◆ Compito 1
Nel testo sull'intelligenza artificiale e il made in Italy, a quale invenzione Fabio Pammolli paragona la rivoluzione dell'intelligenza artificiale?
◆ Compito 2
Riprendi il testo sull'intelligenza artificiale e il made in Italy subito dopo la sua ultima frase.

◆ Testo dato

⟨

Oltre ai chatbot: così l'AI può sostenere il made in Italy e parlare alle Pmi

Ilaria Coppola

Dietro l’intelligenza artificiale generativa c’è una rivoluzione industriale fatta di dati, calcolo e velocità, che può dare nuova linfa anche alla manifattura artigianale. "Per le imprese italiane si apre una sfida culturale prima ancora che tecnologica" dice Fabio Pammolli, professore del Politecnico di Milano

L’intelligenza artificiale, oggi sulla bocca di tutti, viene generalmente interpretata nella sua forma più visibile: quella fatta di chatbot, immagini create da zero e testi scritti in pochi secondi. Ma questa è solo la punta dell’iceberg. "E' importante chiarire cosa s'intende per intelligenza artificialeL’attenzione generale ricade sulla parte di AI generativa, che è quella più visibile. Ma è utile fare un passo indietro e vederla come un insieme di metodi computazionali – applicabili a diversi campi – che affondano le radici nei progressi della tecnologia digitale", dice al Foglio Fabio Pammolli. L'economista, professore al Politecnico di Milano, consigliere del ministero dell’Economia e presidente dell'Istituto italiano di Intelligenza Artificiale per l'Industria (AI4I), invita ad adottare una prospettiva che contempli i diversi aspetti di questa creatura di cui tutti parlano – e che, a sua volta, ci parla. "Ha portato a una nuova fase industriale", una vera e propria rivoluzione basata sulle Gpu (chip super potenti che servono a sviluppare qualsiasi tipo di intelligenza artificiale). “Tutto questo è possibile grazie dall’evoluzione di tre pilastri tecnologici: la diffusione delle Gpu, capaci di elaborare grandi quantità di dati in parallelo; la digitalizzazione capillare, che ha trasformato testi, immagini, processi in dati strutturati; e la comunicazione ultraveloce tramite 5G”. In altre parole, è una rivoluzione paragonabile a quella della dinamo: “Lì si introduceva acqua e si otteneva elettricità, con l’intelligenza artificiale si introducono dati e si producono informazioni”.

⟩

◆ Voci estratte

⟨

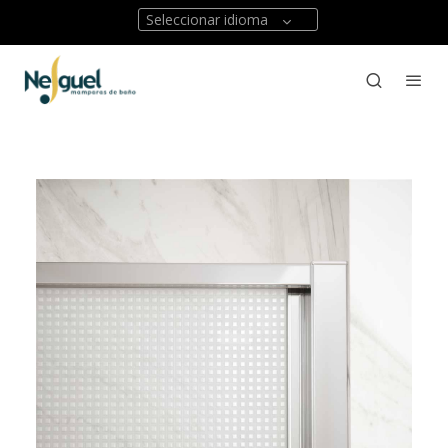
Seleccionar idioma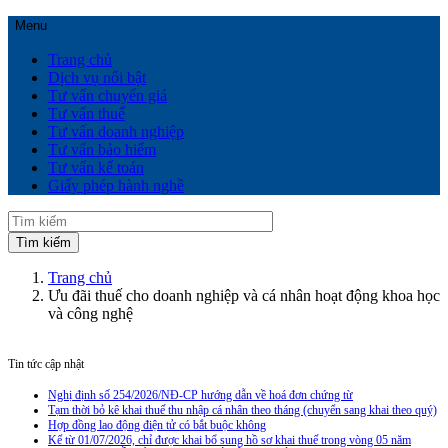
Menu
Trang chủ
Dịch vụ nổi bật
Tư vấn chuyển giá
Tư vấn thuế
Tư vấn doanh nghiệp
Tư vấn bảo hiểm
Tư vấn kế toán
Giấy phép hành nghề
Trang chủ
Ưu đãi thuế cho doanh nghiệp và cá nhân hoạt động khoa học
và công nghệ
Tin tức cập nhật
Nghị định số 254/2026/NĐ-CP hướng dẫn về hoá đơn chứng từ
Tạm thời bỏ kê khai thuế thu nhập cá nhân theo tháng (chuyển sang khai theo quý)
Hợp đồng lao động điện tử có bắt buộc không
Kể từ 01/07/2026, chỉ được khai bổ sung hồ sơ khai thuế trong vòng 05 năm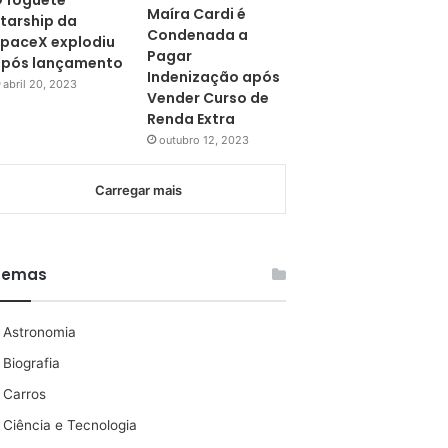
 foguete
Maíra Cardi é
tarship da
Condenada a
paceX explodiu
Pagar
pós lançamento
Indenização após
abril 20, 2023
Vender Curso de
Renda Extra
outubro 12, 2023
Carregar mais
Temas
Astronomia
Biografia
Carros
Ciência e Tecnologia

⟩
⟨

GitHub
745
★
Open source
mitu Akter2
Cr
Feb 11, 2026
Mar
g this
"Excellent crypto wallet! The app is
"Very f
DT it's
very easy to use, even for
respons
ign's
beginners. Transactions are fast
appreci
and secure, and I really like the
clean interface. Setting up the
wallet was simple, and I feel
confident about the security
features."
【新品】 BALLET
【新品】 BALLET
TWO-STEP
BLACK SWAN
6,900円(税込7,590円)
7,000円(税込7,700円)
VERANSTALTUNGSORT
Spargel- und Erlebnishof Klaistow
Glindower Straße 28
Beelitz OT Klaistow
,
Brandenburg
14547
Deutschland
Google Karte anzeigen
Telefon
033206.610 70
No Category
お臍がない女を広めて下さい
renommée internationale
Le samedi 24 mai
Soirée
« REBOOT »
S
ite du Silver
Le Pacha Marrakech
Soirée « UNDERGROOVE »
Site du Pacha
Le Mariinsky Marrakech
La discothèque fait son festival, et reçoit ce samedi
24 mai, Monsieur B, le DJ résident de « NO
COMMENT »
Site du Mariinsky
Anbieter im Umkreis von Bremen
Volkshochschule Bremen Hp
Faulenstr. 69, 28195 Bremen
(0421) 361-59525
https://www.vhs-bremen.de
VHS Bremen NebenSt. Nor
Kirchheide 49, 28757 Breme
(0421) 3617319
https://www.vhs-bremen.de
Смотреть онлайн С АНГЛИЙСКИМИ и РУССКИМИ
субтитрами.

⟩

◆ Risposta scritta 1
Alla dinamo.

◆ Risposta scritta 2
In base all'ultimo rapporto Cna riferito al 2025 si può dire che le imprese italiane stiano iniziando a percepire questo cambiamento. Non solo le grandi aziende, ma anche la piccola manifattura si sta aprendo a un crescente interesse verso l’adozione dell’AI. Tuttavia la sua applicazione è ancora limitata nei numeri. Solo il 5,2 per cento delle piccole imprese la utilizza concretamente, ma il 53,6 per cento degli imprenditori ha dichiarato di volerla introdurre nei prossimi anni. L’adozione dell’AI varia a seconda delle funzioni aziendali. Le aziende cominciano a usare l’intelligenza artificiale per prevedere la domanda, ottimizzare la gestione dei magazzini, migliorare l’efficienza delle linee produttive. Ma “il vero salto di qualità sarà legato alla capacità di analizzare dati in tempo reale e trasformarli in azioni concrete” dice Pammolli. “Per esempio, la piccola azienda che produce mattonelle di cemento su base artigianale adesso ha la possibilità di fare lo style-up di una produzione, mantenendo i requisiti qualitativi che aveva in passato ma facendolo su base tecnica più spinta”. Un modo, quindi, per dimostrare che anche la tradizione può trarre beneficio dall’innovazione, senza snaturarsi.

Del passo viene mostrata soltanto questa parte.